What modifications have you done to the intake and exhaust? What modifications have you done to the carbs? A float height allowing too much fuel in the bowl might cause the symptoms you're describing. You may also have your idle mixture screws turned way too far out.

Issues with being too rich are generally not due to dirty carbs.

You can confirm a fat low end by pulling the spark plugs and looking at them.
 
JaredK,

If the rpms climb high and want to stay high you're lean.

If the bike bogs, the rpms refuse to climb, or performance is sluggish you're rich.

The warmer the bike gets, the warmer the air gets as it enters (it becomes less dense), further richening the mixture.

It sounds like you fall into the rich category.

What modifications have you done to the intake and exhaust? What modifications have you done to the carbs? A float height allowing too much fuel in the bowl might cause the symptoms you're describing. You may also have your idle mixture screws turned way too far out.

Issues with being too rich are generally not due to dirty carbs.

You can confirm a fat low end by pulling the spark plugs and looking at them.

Thanks bcware. The air intake and exhaust are completely stock. Valves are within spec and carbs are synced with a manometer. Float height is perfect at 3mm below the carb mixing chamber body edge. I haven't changed anything on the carbs, although the RH main jet is a #120 instead of the #117.5 that the DOHC manual suggests. Perhaps the P.O. did this, I'm not sure.

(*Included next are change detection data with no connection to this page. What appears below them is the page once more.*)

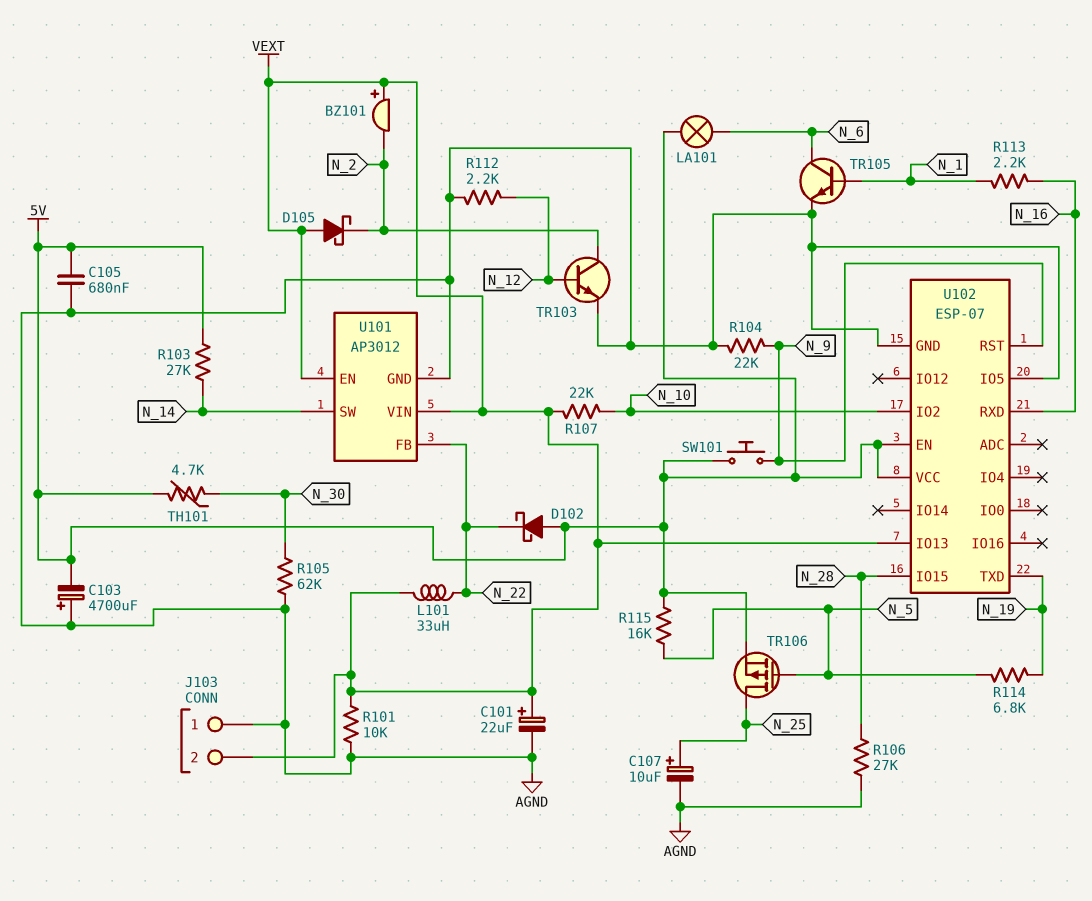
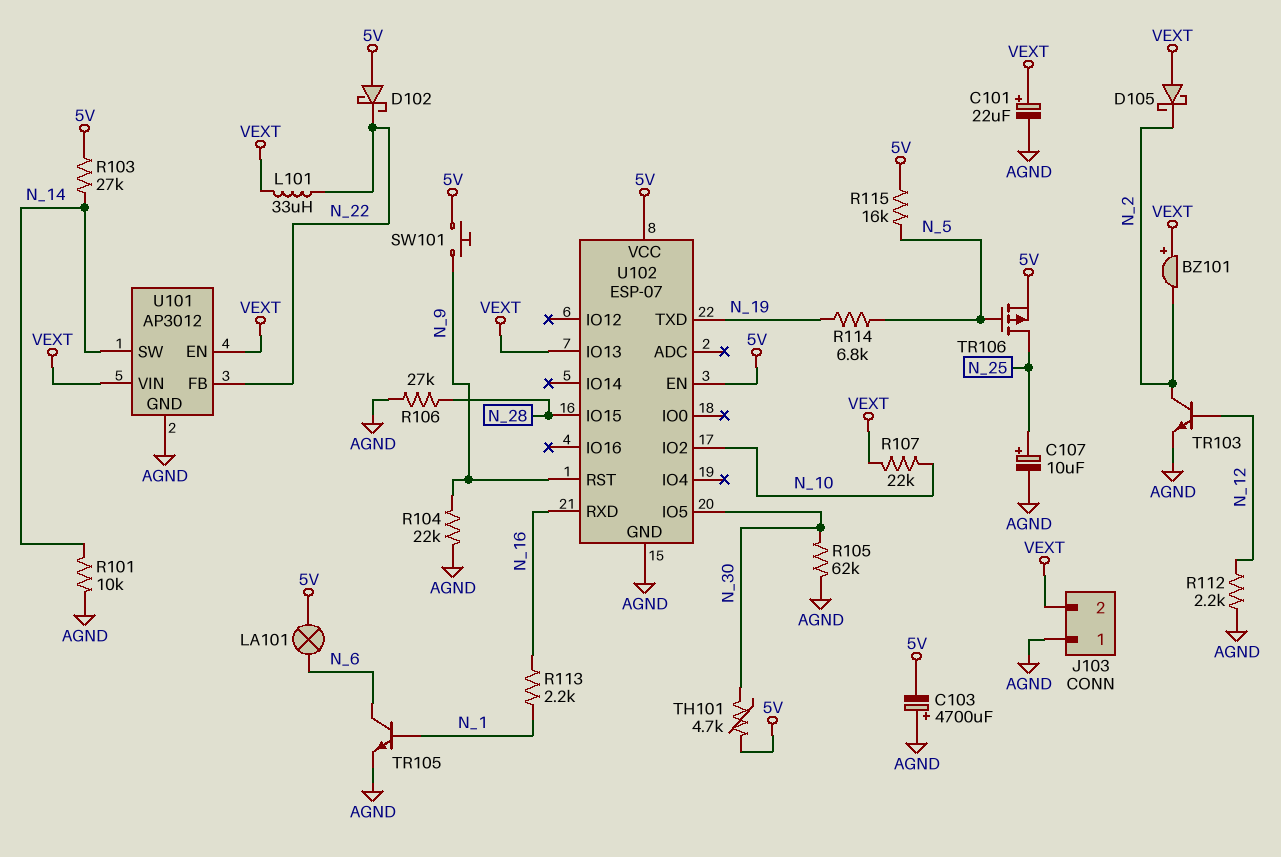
C105: 680nF (5V, AGND) -> none
R101: 10k (AGND, VEXT) -> 10k (AGND, N_14)
U102 pin IO5: AGND -> N_30

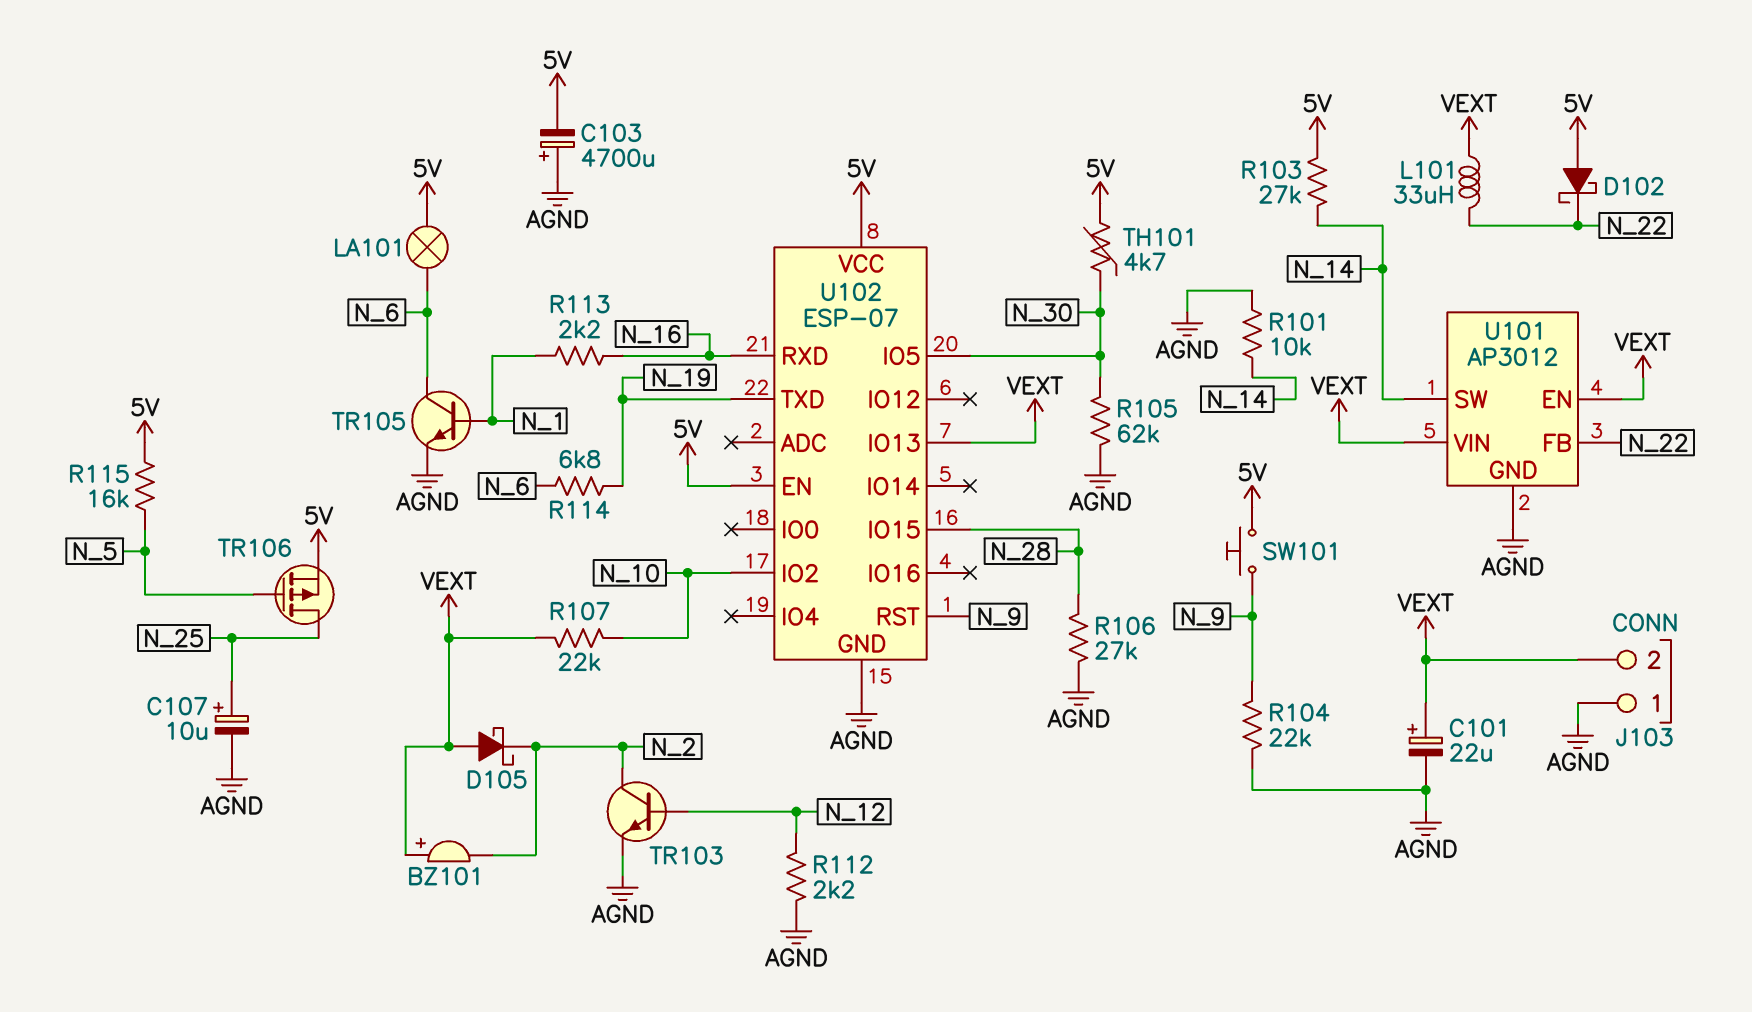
R114: 6.8k (N_5, N_19) -> 6.8k (N_6, N_19)

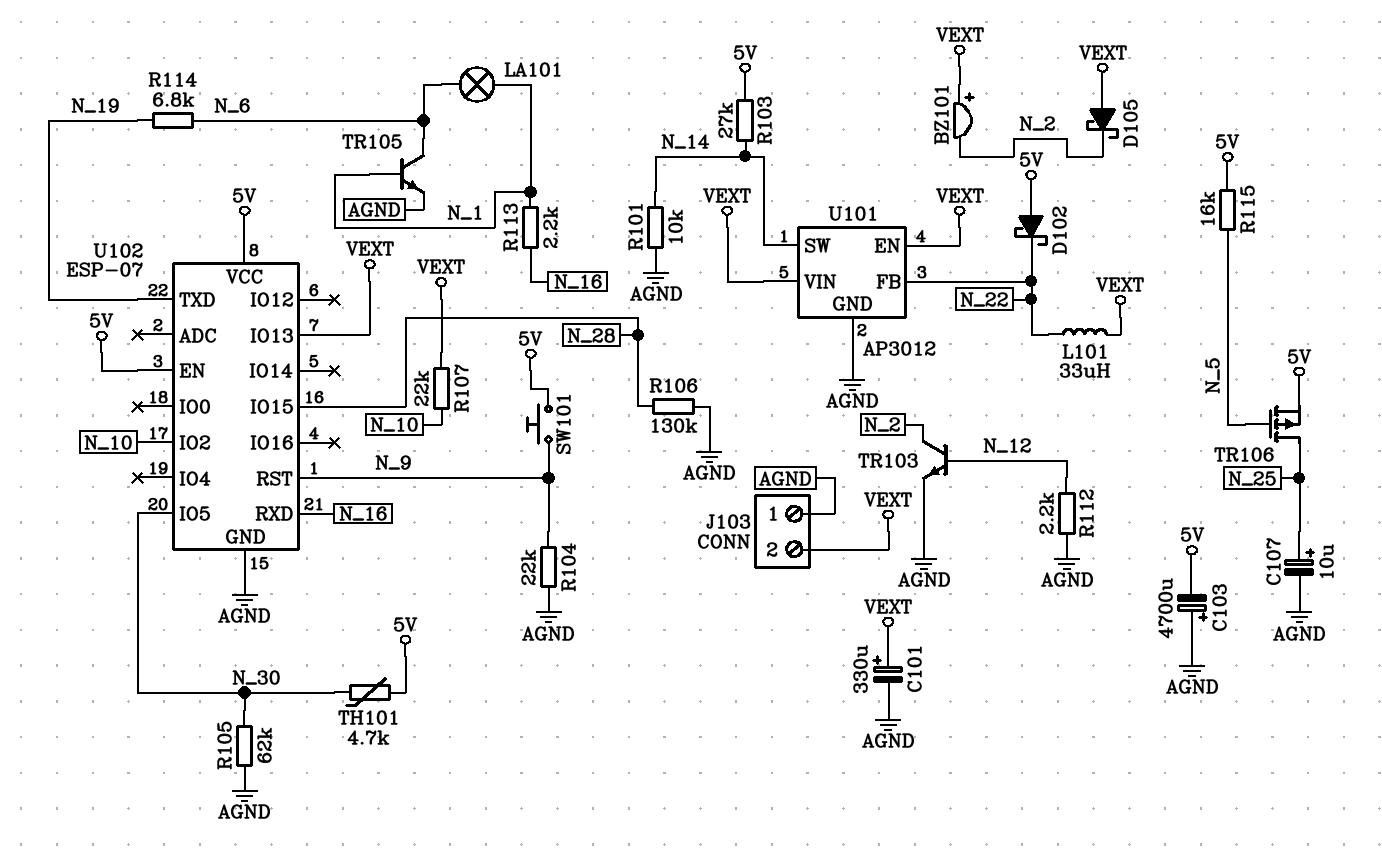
C101: 22uF (plus VEXT, minus AGND) -> 330uF (plus VEXT, minus AGND)
LA101: lamp (5V, N_6) -> lamp (N_1, N_6)
R106: 27k (AGND, N_28) -> 130k (AGND, N_28)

Once the bike warms up (especially after a run on the highway), the RPMs do hang a bit when they come down, yet it bogs down in the low RPM range (up to about 2k). The spark plugs look good from what I can tell. I've attached a pic.

Any thoughts?

Posted via Mobile
 

Attachments

  • IMG_20150709_183301 (Medium).jpg
    IMG_20150709_183301 (Medium).jpg
    149.3 KB · Views: 235
Apparently the reason that the manual calls for different RH & LH jets is that the design of the factory air box provides different enough airflow to the respective carbs to require it.

Maybe your P.O. was a better Japanese engineer than were the guys who designed our bikes in 1980, but I doubt it.
 
Perhaps a close inspection of the diaphragms is in order?
Is the stock air box clean? A dirty filter can cause mayhem.
Do your carbs have a rubber o-ring on the mixture screws? Is it intact?
Have you tested the butterfly seals and intake for air leaks with gas?
If your exhaust is original the baffles may have rusted out reducing back-pressure; this could have an impact.